> _Texte à lire_
Le caractère de Chateaubriand

Avant tout, Chateaubriand a été un grand mélancolique. L’ennui, ce mal incurable que René va exprimer si poétiquement, qui va devenir le mal du siècle, a réellement désolé Chateaubriand. On connaît ce joli mot d’une Anglaise à notre écrivain: « Vous portez votre cœur en écharpe. » Lui-même prétend que ce mal le prit quelques instants après sa naissance. « Je n’avais que quelques heures, et la pesanteur du temps était déjà marquée sur mon front. » « Je m’ennuie, dit-il sans cesse, je bâille ma vie; qui me délivrera de la manie d’être? » Ce désenchantement est très sincère, voyons quelles en sont les origines.

C’est d’abord un orgueil énorme, lequel se traduit à chaque page, et souvent par de ces phrases qui font rêver. Un de ses chapitres porte pour titre « Bonaparte et moi, sous-lieutenants ignorés ». Il disait de son pamphlet sur Bonaparte: « Ma brochure avait plus profité à Louis XVIII qu’une armée de 100 000 hommes. » Il déclare, en homme persuadé que le ciel avait réservé à Bonaparte la gloire de faire naître Chateaubriand la même année que lui: « L’année où je naquis, naissait en Corse … » Cet orgueil, qui vient d’un très haut sentiment de sa valeur personnelle, de ses instincts aristocratiques, a été développé encore par son éducation (cf. Mémoires d’outre-tombe).

[Entrées de données enregistrées]
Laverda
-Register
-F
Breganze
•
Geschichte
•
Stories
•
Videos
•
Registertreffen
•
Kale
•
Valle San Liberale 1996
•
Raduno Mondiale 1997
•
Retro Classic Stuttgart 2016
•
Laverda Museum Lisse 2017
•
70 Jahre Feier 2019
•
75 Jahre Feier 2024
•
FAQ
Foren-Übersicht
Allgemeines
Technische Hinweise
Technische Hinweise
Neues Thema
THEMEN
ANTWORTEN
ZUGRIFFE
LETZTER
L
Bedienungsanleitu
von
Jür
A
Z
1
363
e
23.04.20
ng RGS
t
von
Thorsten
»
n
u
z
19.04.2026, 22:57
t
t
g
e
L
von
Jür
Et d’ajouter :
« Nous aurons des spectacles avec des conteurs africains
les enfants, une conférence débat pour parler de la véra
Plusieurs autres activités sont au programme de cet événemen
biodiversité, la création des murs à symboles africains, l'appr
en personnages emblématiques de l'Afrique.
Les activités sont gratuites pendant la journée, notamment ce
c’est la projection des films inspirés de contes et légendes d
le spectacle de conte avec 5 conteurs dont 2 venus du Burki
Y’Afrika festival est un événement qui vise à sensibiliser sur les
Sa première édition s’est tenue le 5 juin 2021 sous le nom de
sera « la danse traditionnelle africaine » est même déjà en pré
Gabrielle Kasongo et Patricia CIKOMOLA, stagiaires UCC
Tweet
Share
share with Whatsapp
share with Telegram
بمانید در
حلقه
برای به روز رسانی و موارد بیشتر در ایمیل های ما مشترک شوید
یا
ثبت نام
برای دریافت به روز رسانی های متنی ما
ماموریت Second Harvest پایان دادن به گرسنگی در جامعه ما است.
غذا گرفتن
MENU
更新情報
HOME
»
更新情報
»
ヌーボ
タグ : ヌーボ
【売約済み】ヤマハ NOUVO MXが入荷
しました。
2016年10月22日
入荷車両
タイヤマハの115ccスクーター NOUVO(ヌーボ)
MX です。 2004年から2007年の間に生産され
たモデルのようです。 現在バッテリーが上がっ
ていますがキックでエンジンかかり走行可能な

> _Consignes_
• a. Indiquez si chacune des affirmations (i), (ii) et (iii) concorde avec le texte sur Chateaubriand, en répondant par oui ou par non et en citant mot pour mot le passage qui tranche. (i) Chateaubriand affirme que l'ennui l'a saisi peu après sa naissance. (ii) La phrase « Vous portez votre cœur en écharpe » est attribuée à Louis XVIII. (iii) Chateaubriand jugeait que sa brochure avait davantage servi Louis XVIII qu'une armée de 100 000 hommes.
• b. Recopiez, s'il vous plaît, toutes les lignes des enregistrements sans y changer quoi que ce soit.
Le texte et les enregistrements n'ont aucun lien entre eux.

> _Réponses_
• a.
(i) Oui : « Lui-même prétend que ce mal le prit quelques instants après sa naissance. »
(ii) Non : « On connaît ce joli mot d’une Anglaise à notre écrivain »
(iii) Oui : « Ma brochure avait plus profité à Louis XVIII qu’une armée de 100 000 hommes. »

• b.
Laverda
-Register
-F
Breganze
•
Geschichte
•
Stories
•
Videos
•
Registertreffen
•
Kale
•
Valle San Liberale 1996
•
Raduno Mondiale 1997
•
Retro Classic Stuttgart 2016
•
Laverda Museum Lisse 2017
•
70 Jahre Feier 2019
•
75 Jahre Feier 2024
•
FAQ
Foren-Übersicht
Allgemeines
Technische Hinweise
Technische Hinweise
Neues Thema
THEMEN
ANTWORTEN
ZUGRIFFE
LETZTER
L
Bedienungsanleitu
von
Jür
A
Z
1
363
e
23.04.20
ng RGS
t
von
Thorsten
»
n
u
z
19.04.2026, 22:57
t
t
g
e
L
von
Jür
Et d’ajouter :
« Nous aurons des spectacles avec des conteurs africains
les enfants, une conférence débat pour parler de la véra
Plusieurs autres activités sont au programme de cet événemen
biodiversité, la création des murs à symboles africains, l'appr
en personnages emblématiques de l'Afrique.
Les activités sont gratuites pendant la journée, notamment ce
c’est la projection des films inspirés de contes et légendes d
le spectacle de conte avec 5 conteurs dont 2 venus du Burki
Y’Afrika festival est un événement qui vise à sensibiliser sur les
Sa première édition s’est tenue le 5 juin 2021 sous le nom de
sera « la danse traditionnelle africaine » est même déjà en pré
Gabrielle Kasongo et Patricia CIKOMOLA, stagiaires UCC
Tweet
Share
share with Whatsapp
share with Telegram
بمانید در
حلقه
برای به روز رسانی و موارد بیشتر در ایمیل های ما مشترک شوید
یا
ثبت نام
برای دریافت به روز رسانی های متنی ما
ماموریت Second Harvest پایان دادن به گرسنگی در جامعه ما است.
غذا گرفتن
MENU
更新情報
HOME
»
更新情報
»
ヌーボ
タグ : ヌーボ
【売約済み】ヤマハ NOUVO MXが入荷
しました。
2016年10月22日
入荷車両
タイヤマハの115ccスクーター NOUVO(ヌーボ)
MX です。 2004年から2007年の間に生産され
たモデルのようです。 現在バッテリーが上がっ
ていますがキックでエンジンかかり走行可能な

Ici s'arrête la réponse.